Researchers retrospectively evaluated their neurogenic bladder population, comparing patients' urodynamic status at presentation and after starting them on additional drugs, in line with what has become standard practice at the University of Michigan, based on the research of Edward McGuire, MD. The approach differs from what is still mostly standard: antimuscarinic agents only.

But with this multidrug approach, said lead author Anne Pelletier-Cameron, MD, she and her colleagues are avoiding having to perform augmentation cystoplasty or use botulinum toxin A (Botox) injections.

As reported at the AUA annual meeting in Chicago, the 77 neurogenic bladder patients in the study were severely neurologically affected: 72% were either quadriplegic or paraplegic, with most having spinal cord injury or spina bifida. All underwent fluoroscopic urodynamics when they received either no drug or antimuscarinics alone as well as after their medical therapy was optimized.

A typical regimen was either extended-release oxybutynin (Ditropan XL), 15 mg daily, or extended-release tolterodine (Detrol LA), 4 mg daily, and/or imipramine (Tofranil), 10 mg three times per day and/or terazosin (Hytrin), 2 mg once per day. Doses are titrated based on tolerability, explained Dr. Pelletier-Cameron, assistant professor of urology at the University of Michigan.

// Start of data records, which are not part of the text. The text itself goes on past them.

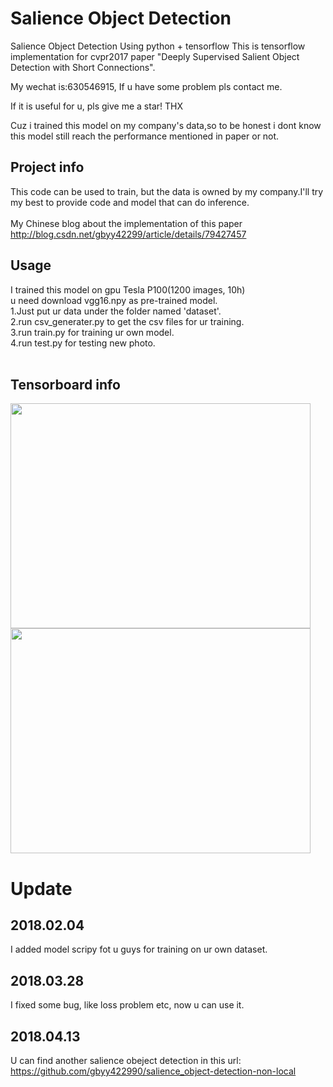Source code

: # Salience Object Detection
Salience Object Detection Using python + tensorflow This is tensorflow implementation for cvpr2017 paper "Deeply Supervised Salient Object Detection with Short Connections".<br>

My wechat is:630546915, If u have some problem pls contact me.<br>

If it is useful for u, pls give me a star! THX <br>

Cuz i trained this model on my company's data,so to be honest i dont know this model still reach the performance mentioned in paper or not.

## Project info
This code can be used to train, but the data is owned by my company.I'll try my best to provide code and model that can do inference.<br>
<br>
My Chinese blog about the implementation of this paper http://blog.csdn.net/gbyy42299/article/details/79427457  <br>

## Usage
I trained this model on gpu Tesla P100(1200 images, 10h)<br> 
u need download vgg16.npy as pre-trained model.<br>
1.Just put ur data under the folder named 'dataset'.<br> 
2.run csv_generater.py to get the csv files for ur training.<br> 
3.run train.py for training ur own model.<br> 
4.run test.py for testing new photo.<br>
<br>
## Tensorboard info
<img width="480" height="360" src="https://github.com/gbyy422990/salience_object_detection/blob/master/tensorboard/%E6%9C%AA%E5%91%BD%E5%90%8D.png"/>
<br>
<img width="480" height="360" src="https://github.com/gbyy422990/salience_object_detection/blob/master/tensorboard/%E6%9C%AA%E5%91%BD%E5%90%8D%203.png"/>
<br>

# Update
## 2018.02.04
I added model scripy fot u guys for training on ur own dataset.
## 2018.03.28
I fixed some bug, like loss problem etc, now u can use it.
## 2018.04.13
U can find another salience obeject detection in this url: https://github.com/gbyy422990/salience_object-detection-non-local

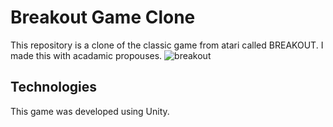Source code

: # Breakout Game Clone
This repository is a clone of the classic game from atari called BREAKOUT. I made this with acadamic propouses.
![breakout](https://github.com/user-attachments/assets/9a6ab2e2-905f-4368-8ac3-c5ba72f17ea2)

## Technologies
This game was developed using Unity.
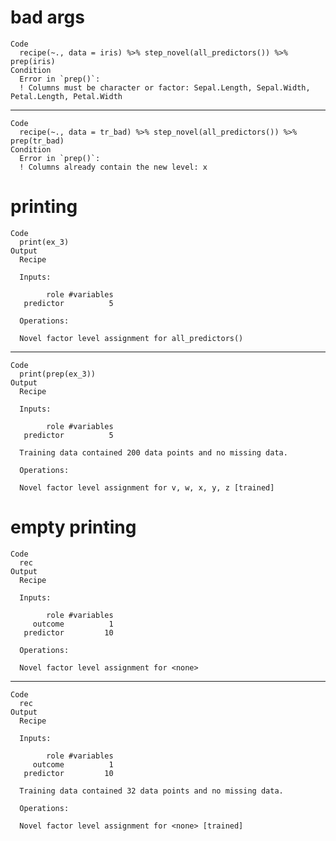 # bad args

    Code
      recipe(~., data = iris) %>% step_novel(all_predictors()) %>% prep(iris)
    Condition
      Error in `prep()`:
      ! Columns must be character or factor: Sepal.Length, Sepal.Width, Petal.Length, Petal.Width

---

    Code
      recipe(~., data = tr_bad) %>% step_novel(all_predictors()) %>% prep(tr_bad)
    Condition
      Error in `prep()`:
      ! Columns already contain the new level: x

# printing

    Code
      print(ex_3)
    Output
      Recipe
      
      Inputs:
      
            role #variables
       predictor          5
      
      Operations:
      
      Novel factor level assignment for all_predictors()

---

    Code
      print(prep(ex_3))
    Output
      Recipe
      
      Inputs:
      
            role #variables
       predictor          5
      
      Training data contained 200 data points and no missing data.
      
      Operations:
      
      Novel factor level assignment for v, w, x, y, z [trained]

# empty printing

    Code
      rec
    Output
      Recipe
      
      Inputs:
      
            role #variables
         outcome          1
       predictor         10
      
      Operations:
      
      Novel factor level assignment for <none>

---

    Code
      rec
    Output
      Recipe
      
      Inputs:
      
            role #variables
         outcome          1
       predictor         10
      
      Training data contained 32 data points and no missing data.
      
      Operations:
      
      Novel factor level assignment for <none> [trained]

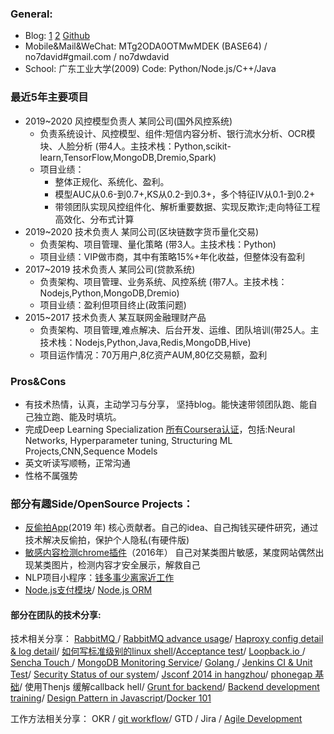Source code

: ### General:
 - Blog: [1](http://cnblogs.com/no7dw) [2](http://www.deng.io) [Github](http://github.com/no7dw)
 - Mobile&Mail&WeChat: MTg2ODA0OTMwMDEK (BASE64) / no7david#gmail.com / no7dwdavid
 - School: 广东工业大学(2009)   Code: Python/Node.js/C++/Java

### 最近5年主要项目
- 2019~2020 风控模型负责人 某同公司(国外风控系统)
    - 负责系统设计、风控模型、组件:短信内容分析、银行流水分析、OCR模块、人脸分析 (带4人。主技术栈：Python,scikit-learn,TensorFlow,MongoDB,Dremio,Spark)    
    - 项目业绩：
        - 整体正规化、系统化、盈利。    
        - 模型AUC从0.6-到0.7+,KS从0.2-到0.3+，多个特征IV从0.1-到0.2+
        - 带领团队实现风控组件化、解析重要数据、实现反欺诈;走向特征工程高效化、分布式计算
- 2019~2020 技术负责人 某同公司(区块链数字货币量化交易)
    - 负责架构、项目管理、量化策略 (带3人。主技术栈：Python)
    - 项目业绩：VIP做市商，其中有策略15%+年化收益，但整体没有盈利
- 2017~2019 技术负责人 某同公司(贷款系统)
    - 负责架构、项目管理、业务系统、风控系统 (带7人。主技术栈：Nodejs,Python,MongoDB,Dremio)
    - 项目业绩：盈利但项目终止(政策问题)
- 2015~2017 技术负责人 某互联网金融理财产品
    - 负责架构、项目管理,难点解决、后台开发、运维、团队培训(带25人。主技术栈：Nodejs,Python,Java,Redis,MongoDB,Hive)
    - 项目运作情况：70万用户,8亿资产AUM,80亿交易额，盈利

### Pros&Cons
 - 有技术热情，认真，主动学习与分享， 坚持blog。能快速带领团队跑、能自己独立跑、能及时填坑。
 - 完成Deep Learning Specialization [所有Coursera认证](https://www.coursera.org/account/accomplishments/specialization/DQ3XU6D9VL4V)，包括:Neural Networks, Hyperparameter tuning, Structuring ML Projects,CNN,Sequence Models
 - 英文听读写顺畅，正常沟通
 - 性格不属强势

### 部分有趣Side/OpenSource Projects：
- [反偷拍App](https://a.app.qq.com/o/simple.jsp?pkgname=com.awang.checkcam)(2019 年)
核心贡献者。自己的idea、自己掏钱买硬件研究，通过技术解决反偷拍，保护个人隐私(有硬件版)
- [敏感内容检测chrome插件](https://github.com/no7dw/anti-snake-chrome-extension)（2016年）
自己对某类图片敏感，某度网站偶然出现某类图片，检测内容才安全展示，解救自己
- NLP项目小程序：[钱多事少离家近工作](https://github.com/MRNJobs)
- [Node.js支付模块][11]/ [Node.js ORM][13] 
 
#### 部分在团队的技术分享: 
 
 技术相关分享：
[RabbitMQ ](https://github.com/no7dw/rabbitmq-demo/) / [RabbitMQ advance usage](https://github.com/no7dw/rabbitmq-demo/blob/master/advance.md)/ [Haproxy config detail & log detail](https://docs.google.com/presentation/d/1iXsMbMgC0ikmZiP0hGnYaWVHIZouArwQ5p9_DJ_Je9U/edit#slide=id.g123cd1a7c3_0_41)/ [如何写标准级别的linux shell](http://www.deng.io/2016/05/15/linux-shell-script/)/[Acceptance test][14]/ [Loopback.io ][15]/ [Sencha Touch ][16]/ [MongoDB Monitoring Service][17]/ [Golang ](https://docs.google.com/presentation/d/1bQdstLrHHfc9AATmd-fa2UHZaI1rgxH9k04NQzr5Ry4/edit#slide=id.p)/ [Jenkins CI & Unit Test](https://docs.google.com/presentation/d/1_VFfaBkQEkAaMzJwGlf_hhGO6qqL7ex_jQdVc4uT6CY/edit#slide=id.p)/ [Security Status of our system](https://docs.google.com/presentation/d/1hmg83ArtCseaw_HP1VlLGN2Sn10iy0TabYn5XE36Yw4/edit#slide=id.g5ca66c4c1_010)/ [Jsconf 2014 in hangzhou](https://docs.google.com/presentation/d/1afopKqsl6YjwFO15T0mIsRNPt1rbs39zibaQe2XNCb8/edit#slide=id.p)/ [phonegap 基础](https://docs.google.com/presentation/d/15BsAysxtBs0bmQUMFrYcpqPAobIGOxIJqgzcmBDynWY/edit#slide=id.p)/ 使用Thenjs 缓解callback hell/ [Grunt for backend](https://docs.google.com/presentation/d/1YuxXuR8nDLx3c4FqY3pC27qfIgViuJITd3nHnYuFmFU/edit#slide=id.g902209502_0_0)/ [Backend development training](https://docs.google.com/presentation/d/1RRZ1yehGUv3Wh85Z9dctHqsXEYzJ0M7kMDB0uOOA6mU/edit#slide=id.p)/ [Design Pattern in Javascript](https://docs.google.com/presentation/d/1tuj5syAmwRkfX25bpLMmHPWFR0wLiBL4dSRhVfuNQtM/edit#slide=id.p)/[Docker ](http://www.deng.io/2016/01/14/docker-common-error/) [101](http://www.deng.io/2016/01/14/docker-command/)


工作方法相关分享：
OKR / [git workflow](https://docs.google.com/presentation/d/1MtG8Xak3XLnDHkZ_h83_OH-w-_oWmsXXt31rsjdSOMs/edit#slide=id.p)/ GTD / Jira / [Agile Development](https://docs.google.com/presentation/d/14kvpRIj8V20BdJBIHLfo7R2YsEVd5rAacpk6x4WOwE4/edit#slide=id.p)

  [1]: http://www.cnblogs.com/no7dw
  [2]: http://www.deng.io
  [3]: http://www.github.com/no7dw
  [4]: http://stackoverflow.com/users/2412549/no7dw?tab=profile
  [5]: https://github.com/no7dw/lianlianpay
  [6]: https://github.com/no7dw/cplusplus-learning
  [7]: https://github.com/no7dw/btpd
  [8]: https://github.com/no7dw/go-practice
  [9]: https://github.com/no7dw/python-learning
  [10]: https://github.com/no7dw/bbs-images-crawler
  [11]: https://www.npmjs.com/package/lianlianpay
  [12]: https://www.npmjs.com/package/asset_cal
  [13]: https://github.com/balderdashy/sails-mongo/pull/350
  [14]: https://github.com/no7dw/acceptance-test-slide
  [15]: https://github.com/no7dw/loopback.io-slide
  [16]: https://github.com/no7dw/SenchaTouch-slide
  [17]: https://github.com/no7dw/mms-slide


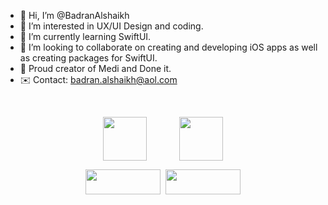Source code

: - 👋 Hi, I’m @BadranAlshaikh
- 👀 I’m interested in UX/UI Design and coding.
- 🌱 I’m currently learning SwiftUI.
- 💞️ I’m looking to collaborate on creating and developing iOS apps as well as creating packages for SwiftUI.
- 💪 Proud creator of Medi and Done it.
- ✉️ Contact: badran.alshaikh@aol.com

&nbsp;
&nbsp;
&nbsp;
&nbsp;

<p align="center">
<a href="https://apps.apple.com/de/app/medi/id6470666324?l=en-GB"><img src="https://github.com/BadranAlshaikh/BadranAlshaikh/assets/141728934/385ac44d-92a4-49eb-a047-379ceee1d205" style="vertical-align:middle; width:70px" /></a>
  &nbsp; &nbsp; &nbsp; &nbsp; &nbsp; &nbsp; 
  <a href="https://apps.apple.com/de/app/done-it/id6458876802?l=en-GB"><img src="https://github.com/BadranAlshaikh/BadranAlshaikh/assets/141728934/ab17e28e-a643-431f-bda8-520a318496d4" style="vertical-align:middle; width:70px" /></a></p>
<p align="center"><a href="https://apps.apple.com/de/app/medi/id6470666324?l=en-GB"><img src="https://github.com/BadranAlshaikh/BadranAlshaikh/assets/141728934/a6ed1547-4502-4c7f-8e34-c9acffc64816" style="height:40px; width:120px" /></a>&nbsp; <a href="https://apps.apple.com/de/app/done-it/id6458876802?l=en-GB"><img src="https://github.com/BadranAlshaikh/BadranAlshaikh/assets/141728934/a6ed1547-4502-4c7f-8e34-c9acffc64816" style="height:40px; width:120px" /></a>
</p>

<p>&nbsp;</p>

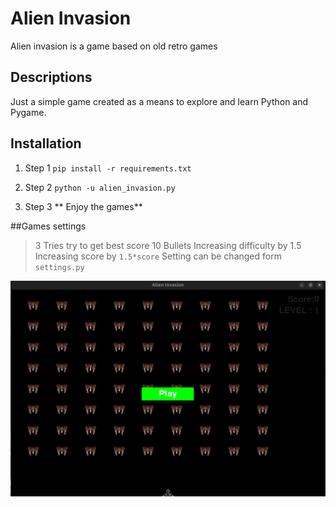 
# Alien Invasion
Alien invasion is a game based on old retro games 

## Descriptions
Just a simple game created as a means to explore and learn Python and Pygame.

## Installation
1. Step 1
``pip install -r requirements.txt
``

2. Step 2
``python -u alien_invasion.py``

3. Step 3
** Enjoy the games** 

##Games settings
> 3 Tries try to get best score
10 Bullets
Increasing difficulty by 1.5
Increasing score by ``1.5*score``
Setting can be changed form ``settings.py``


![Game Image](Screenshot.png)


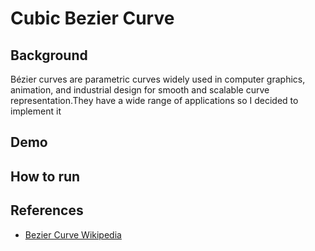 # Cubic Bezier Curve

## Background 
Bézier curves are parametric curves widely used in computer graphics, animation, and industrial design for smooth and scalable curve representation.They have a wide range of applications so I decided to implement it 

## Demo 

## How to run 


## References 
- [Bezier Curve Wikipedia](https://en.wikipedia.org/wiki/B%C3%A9zier_curve)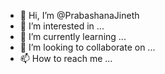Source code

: - 👋 Hi, I’m @PrabashanaJineth
- 👀 I’m interested in ...
- 🌱 I’m currently learning ...
- 💞️ I’m looking to collaborate on ...
- 📫 How to reach me ...

<!---
PrabashanaJineth/PrabashanaJineth is a ✨ special ✨ repository because its `README.md` (this file) appears on your GitHub profile.
You can click the Preview link to take a look at your changes.
--->
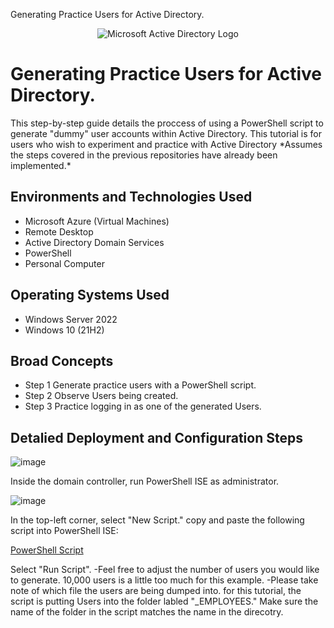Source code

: Generating Practice Users for Active Directory. 
<p align="center">
<img src="https://i.imgur.com/pU5A58S.png" alt="Microsoft Active Directory Logo"/>
</p>

<h1>Generating Practice Users for Active Directory.</h1>
This step-by-step guide details the proccess of using a PowerShell script to generate "dummy" user accounts within Active Directory. 
This tutorial is for users who wish to experiment and practice with Active Directory 
*Assumes the steps covered in the previous repositories have already been implemented.*
<br />

<h2>Environments and Technologies Used</h2>

- Microsoft Azure (Virtual Machines)
- Remote Desktop
- Active Directory Domain Services
- PowerShell
- Personal Computer


<h2>Operating Systems Used </h2>

- Windows Server 2022
- Windows 10 (21H2)

<h2>Broad Concepts </h2>

- Step 1 Generate practice users with a PowerShell script.
- Step 2 Observe Users being created. 
- Step 3 Practice logging in as one of the generated Users.  

<h2>Detalied Deployment and Configuration Steps</h2>

<p>
  
  ![image](https://github.com/Josh-arendt/Generating_Practice_Users_For_AD/assets/140751318/00161aa3-076b-4d52-9bee-44678943e8a5)
 
</p>
<p>
Inside the domain controller, run PowerShell ISE as administrator.
<br />

<p>
  
  ![image](https://github.com/Josh-arendt/Generating_Practice_Users_For_AD/assets/140751318/eb7f15ee-86da-41ab-ac4f-8af0ee7917da)

</p>
<p>
In the top-left corner, select "New Script." copy and paste the following script into PowerShell ISE: 
  
  [PowerShell Script](https://github.com/Josh-arendt/Generating_Practice_Users_For_AD/blob/main/PowerShell%20Script.txt)
  
Select "Run Script".
-Feel free to adjust the number of users you would like to generate. 10,000 users is a little too much for this example. 
-Please take note of which file the users are being dumped into. for this tutorial, the script is putting Users into the folder labled "_EMPLOYEES." Make sure the name of the folder in the script matches the name in the direcotry.  
<br />
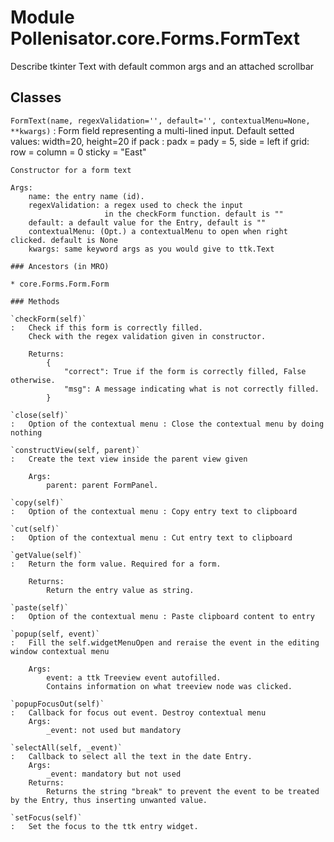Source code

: Module Pollenisator.core.Forms.FormText
=======================================
Describe tkinter Text with default common args and an attached scrollbar

Classes
-------

`FormText(name, regexValidation='', default='', contextualMenu=None, **kwargs)`
:   Form field representing a multi-lined input.
    Default setted values:
        width=20, height=20
        if pack : padx = pady = 5, side = left
        if grid: row = column = 0 sticky = "East"
    
    Constructor for a form text
    
    Args:
        name: the entry name (id).
        regexValidation: a regex used to check the input
                         in the checkForm function. default is ""
        default: a default value for the Entry, default is ""
        contextualMenu: (Opt.) a contextualMenu to open when right clicked. default is None
        kwargs: same keyword args as you would give to ttk.Text

    ### Ancestors (in MRO)

    * core.Forms.Form.Form

    ### Methods

    `checkForm(self)`
    :   Check if this form is correctly filled.
        Check with the regex validation given in constructor.
        
        Returns:
            {
                "correct": True if the form is correctly filled, False otherwise.
                "msg": A message indicating what is not correctly filled.
            }

    `close(self)`
    :   Option of the contextual menu : Close the contextual menu by doing nothing

    `constructView(self, parent)`
    :   Create the text view inside the parent view given
        
        Args:
            parent: parent FormPanel.

    `copy(self)`
    :   Option of the contextual menu : Copy entry text to clipboard

    `cut(self)`
    :   Option of the contextual menu : Cut entry text to clipboard

    `getValue(self)`
    :   Return the form value. Required for a form.
        
        Returns:
            Return the entry value as string.

    `paste(self)`
    :   Option of the contextual menu : Paste clipboard content to entry

    `popup(self, event)`
    :   Fill the self.widgetMenuOpen and reraise the event in the editing window contextual menu
        
        Args:
            event: a ttk Treeview event autofilled.
            Contains information on what treeview node was clicked.

    `popupFocusOut(self)`
    :   Callback for focus out event. Destroy contextual menu
        Args:
            _event: not used but mandatory

    `selectAll(self, _event)`
    :   Callback to select all the text in the date Entry.
        Args:
            _event: mandatory but not used
        Returns:
            Returns the string "break" to prevent the event to be treated by the Entry, thus inserting unwanted value.

    `setFocus(self)`
    :   Set the focus to the ttk entry widget.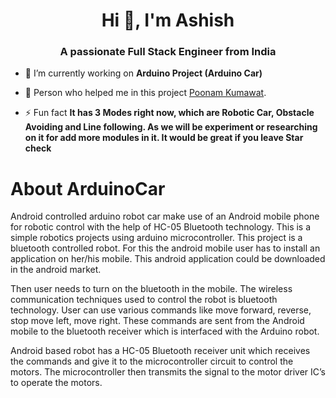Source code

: <h1 align="center">Hi 👋, I'm Ashish</h1>
<h3 align="center">A passionate Full Stack Engineer from India</h3>

- 🔭 I’m currently working on **Arduino Project (Arduino Car)**

- 🤝 Person who helped me in this project [Poonam Kumawat](https://github.com/poonam-kumawat).

- ⚡ Fun fact **It has 3 Modes right now, which are Robotic Car, Obstacle Avoiding and Line following. As we will be experiment or researching on it for add more modules in it. It would be great if you leave Star check**


# About ArduinoCar
 Android controlled arduino robot car  make use of an Android mobile phone for robotic control with the help of HC-05 Bluetooth technology. This is a simple robotics projects using arduino microcontroller. This project is a bluetooth controlled robot. For this the android mobile user has to install an application on her/his mobile. This android application could be downloaded in the android market.

 Then user needs to turn on the bluetooth in the mobile. The wireless communication techniques used to control the robot is bluetooth technology. User can use various commands like move forward, reverse, stop move left, move right. These commands are sent from the Android mobile to the bluetooth receiver which is interfaced with the Arduino robot.

Android based robot has a HC-05 Bluetooth receiver unit which receives the commands and give it to the microcontroller circuit to control the motors. The microcontroller then transmits the signal to the motor driver IC’s to operate the motors.

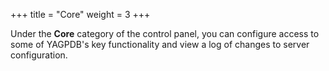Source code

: +++
title = "Core"
weight = 3
+++

Under the **Core** category of the control panel, you can configure access to
some of YAGPDB's key functionality and view a log of changes to server
configuration.
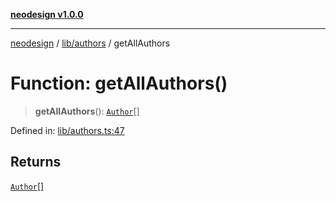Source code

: [**neodesign v1.0.0**](../../../README.md)

***

[neodesign](../../../modules.md) / [lib/authors](../README.md) / getAllAuthors

# Function: getAllAuthors()

> **getAllAuthors**(): [`Author`](../../../types/blog/interfaces/Author.md)[]

Defined in: [lib/authors.ts:47](https://github.com/mladjom/neodesign/blob/12ebc446849a001345c104056aef95c6372b148e/lib/authors.ts#L47)

## Returns

[`Author`](../../../types/blog/interfaces/Author.md)[]
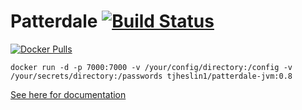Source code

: # Patterdale [![Build Status](https://travis-ci.org/tjheslin1/Patterdale-jvm.svg?branch=master)](https://travis-ci.org/tjheslin1/Patterdale)

[![Docker Pulls](https://img.shields.io/docker/pulls/tjheslin1/patterdale-jvm.svg?maxAge=604800)](https://hub.docker.com/r/tjheslin1/patterdale/)

`docker run -d -p 7000:7000 -v /your/config/directory:/config -v /your/secrets/directory:/passwords tjheslin1/patterdale-jvm:0.8`

[See here for documentation](https://tjheslin1.github.io/Patterdale/)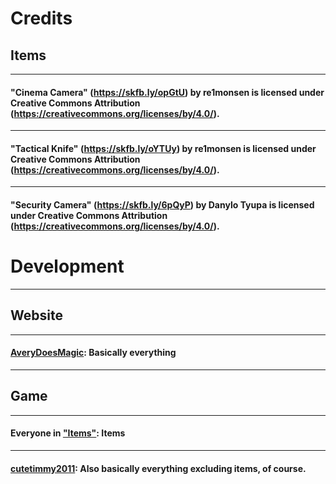 # Credits #
## Items ##
---------------------------------------------------------------
#### "Cinema Camera" (https://skfb.ly/opGtU) by re1monsen is licensed under Creative Commons Attribution (https://creativecommons.org/licenses/by/4.0/).
---------------------------------------------------------------
#### "Tactical Knife" (https://skfb.ly/oYTUy) by re1monsen is licensed under Creative Commons Attribution (https://creativecommons.org/licenses/by/4.0/).
---------------------------------------------------------------
#### "Security Camera" (https://skfb.ly/6pQyP) by Danylo Tyupa is licensed under Creative Commons Attribution (https://creativecommons.org/licenses/by/4.0/).
# Development #
---------------------------------------------------------------
## Website
---------------------------------------------------------------
#### [AveryDoesMagic](https://github.com/AveryDoesMagic): Basically everything
---------------------------------------------------------------
## Game
---------------------------------------------------------------
#### Everyone in ["Items"](https://emergency-frontline.github.io/credits/#items): Items
---------------------------------------------------------------
#### [cutetimmy2011](https://emergency-frontline.github.io/credits/moderators): Also basically everything excluding items, of course.
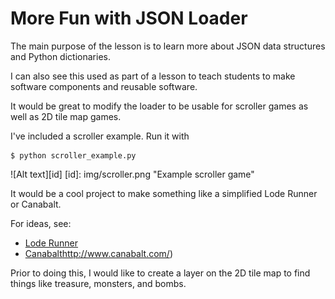 More Fun with JSON Loader
=========================

The main purpose of the lesson is to learn more about JSON
data structures and Python dictionaries.

I can also see this used as part of a lesson to teach 
students to make software components and reusable software.

It would be great to modify the loader to be usable for scroller
games as well as 2D tile map games.

I've included a scroller example.  Run it with

    $ python scroller_example.py

![Alt text][id]
[id]: img/scroller.png "Example scroller game"

It would be a cool project to make something like a simplified 
Lode Runner or Canabalt.

For ideas, see:

* [Lode Runner](http://www.loderunnerclassic.com/)
* [Canabalt]()http://www.canabalt.com/)

Prior to doing this, I would like to create a layer on the 2D tile map
to find things like treasure, monsters, and bombs.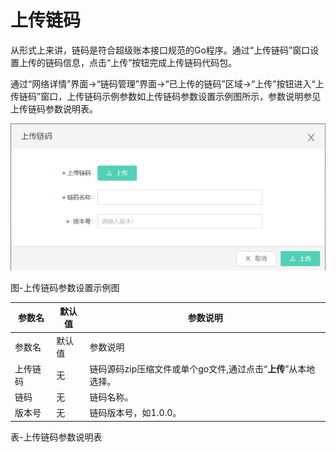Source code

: # 上传链码
从形式上来讲，链码是符合超级账本接口规范的Go程序。通过“上传链码”窗口设置上传的链码信息，点击“上传”按钮完成上传链码代码包。

通过“网络详情”界面->“链码管理”界面->“已上传的链码”区域->“上传”按钮进入“上传链码”窗口，上传链码示例参数如上传链码参数设置示例图所示，参数说明参见上传链码参数说明表。

![图片](https://github.com/jdclouddocs/cn/blob/BaaS-Platform/documentation/Block-Chain/Block-Chain-BaaS-Platform/Getting-Started/Pic/image006.jpg)

图-上传链码参数设置示例图

| 参数名                                               | 默认值                                | 参数说明                                                                                         |
|------------------------------------------------------|---------------------------------------|--------------------------------------------------------------------------------------------------|
| 参数名                                               | 默认值                                | 参数说明                                                                                         |
| 上传链码                                             | 无                                    | 链码源码zip压缩文件或单个go文件,通过点击“**上传**”从本地选择。                                   |
| 链码                                                 | 无                                    | 链码名称。                                                                                       |
| 版本号                                               | 无                                    | 链码版本号，如1.0.0。                                                                            |

表-上传链码参数说明表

She said her typical starting regimen for a neurogenic bladder patient may include one of the newer-generation antimuscarinics-darifenacin (Enablex), 15 mg, for example-imipramine, 10 mg twice per day; and terazosin, 2 mg once per day.

Analysis was done on three groups: those receiving no drug therapy on presentation who were then increased to two drugs, those receiving no drug therapy and then increased to three, and those receiving antimuscarinics at presentation who were then increased to three drugs.

In the first group (zero to two drugs), maximum cystometric capacity increased from 160 mL to 251 mL; the second (zero to three drugs), from 156 mL to 263 mL; and there was no significant change in the third group (antimuscarinics going to three drugs). Pressure at maximum capacity and compliance, however, improved significantly in all groups. Pressure at maximum capacity decreased 52% in the first, 67% in the second, and 60% in the third group. Compliance increased five-fold in the first, 9.7-fold in the second, and three-fold in the third group. Incontinence episodes between catheterization, detrusor overactivity, and reflux also improved.

Which drug to use depends very much on the patient, explained Dr. Pelletier-Cameron.

"Typically we place spinal cord-injured patients on the alpha-blocker first because it can improve autonomic dysreflexia symptoms as well, and then imipramine," she said. "If a patient has an open bladder neck, we tend to start them on the imipramine first because the alpha-blocker may increase their incontinence."